A Promising Tool in Retina Regeneration: Current Perspectives and Challenges When Using Mesenchymal Progenitor Stem Cells in Veterinary and Human Ophthalmological Applications

  • Anna Cislo-Pakuluk
  • Krzysztof Marycz
Open Access
Article

Abstract

Visual impairment is a common ailment of the current world population, with more exposure to CCD screens and fluorescent lighting, approximately 285 billion people suffer from this deficiency and 13% of those are considered clinically blind. More common causes for visual impairment include age-related macular degeneration (AMD), glaucoma and diabetic retinopathy (Zhu et al. Molecular Medicine Reports, 2015; Kolb et al. 2007; Machalińska et al. Current Eye Research, 34(9),748–760, 2009) among a few. As cases of retinal and optic nerve diseases rise, it is vital to find a treatment, which has led to investigation of the therapeutic potential of various stem cells types (Bull et al. Investigative Opthalmology & Visual Science, 50(9), 4244, 2009; Bull et al. Investigative Opthalmology & Visual Science, 49(8), 3449, 2008; Yu et al. Biochemical and Biophysical Research Communications, 344(4), 1071-1079, 2006; Na et al. Graefe's Archive for Clinical and Experimental Ophthalmology, 247(4), 503-514, 2008).

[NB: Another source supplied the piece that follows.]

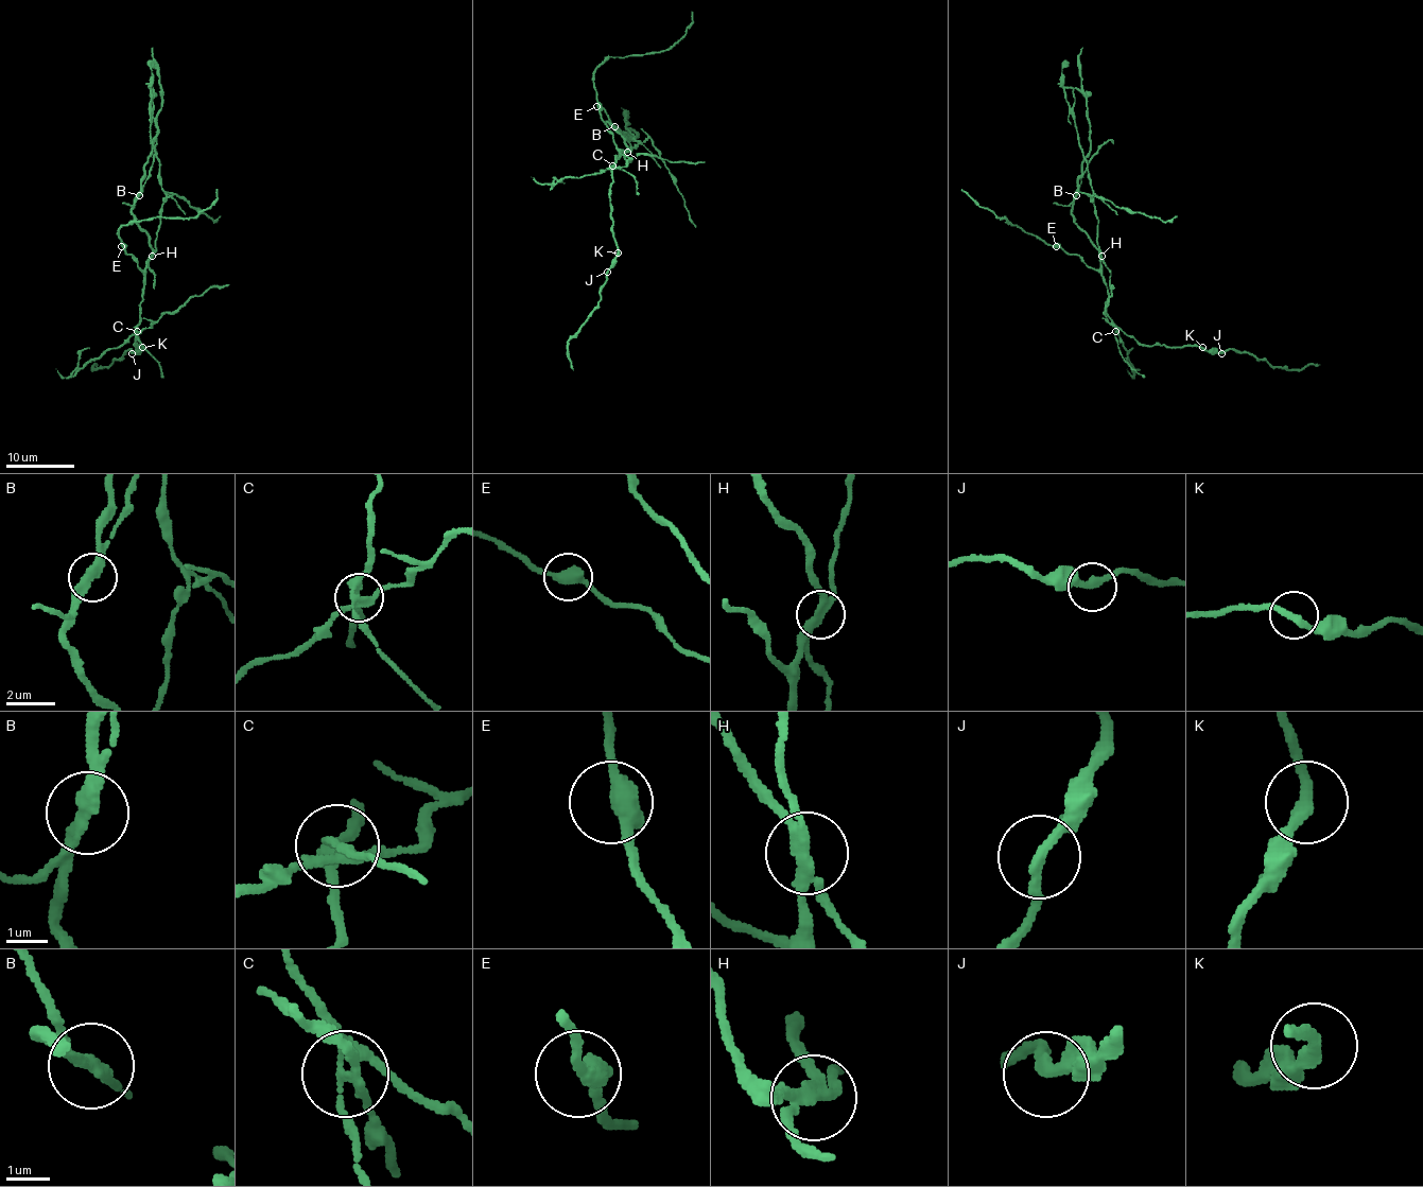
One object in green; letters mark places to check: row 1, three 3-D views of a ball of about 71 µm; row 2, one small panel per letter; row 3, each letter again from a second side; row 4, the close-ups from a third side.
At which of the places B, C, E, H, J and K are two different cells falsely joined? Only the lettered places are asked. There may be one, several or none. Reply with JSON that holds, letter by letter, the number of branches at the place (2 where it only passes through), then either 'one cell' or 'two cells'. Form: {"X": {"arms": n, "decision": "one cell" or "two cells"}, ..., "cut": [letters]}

In previous studies, some of the stem cell variants used include human Muller SCs and bone marrow derived SCs. Some of the regenerative potential characteristics of mesenchymal progenitor stem cells (MSCs) include their multilineage differentiation potential, their immunomodulatory effects, their high proliferative activity, they can be easily cultured in vitro, and finally their potential to synthesize and secrete membrane derived vesicles rich in growth factors, mRNA and miRNA which possibly aid in regulation of tissue damage regeneration. These facts alone, explain why MSCs are so widely used in clinical trials, 350 up to date (Switonski, Reproductive Biology, 14(1), 44–50, 2014). Animal studies have demonstrated that sub-retinal transplantation of MSCs delays retinal degeneration and preserves retinal function through trophic response (Inoue et al. Experimental Eye Research, 85(2), 234–241, 2007). Umbilical cord derived MSCs (UC/MSCs) have also been shown to contain neuroprotective features of ganglion cells in rat studies (Zwart et al. Experimental Neurology, 216(2), 439–448, 2009). This review aims to present current MSC therapies in practice, as well as their retinal regeneration potential in animal models, and their innovative prospects for treatment of human retinal diseases.

Keywords

Human retinal diseases Glaucoma neuroprotection Stem cell therapy Retinal vascular diseases retinal pigment epithelium regeneration 

Introduction

Retinal Disorders in Dogs and Humans

The retina is a soft and semitransparent tissue that contains rhodopsin. It consists of an outer-pigmented layer and a neurosensory retina comprising nine layers. There are many disorders involved with the retinal pigment epithelium, the neurosensory retina and even some that affect both, these ailments are generally categorized into two paths, either acquired or congenital. Keeping these facts in mind, it was determined through thorough study that the similarities between species like dog and human are incredibly significant for disorders related to cellular and vascular changes. These two aspects, cellular and vascular, were then treated using MSC therapy, to show regeneration and protection is possible.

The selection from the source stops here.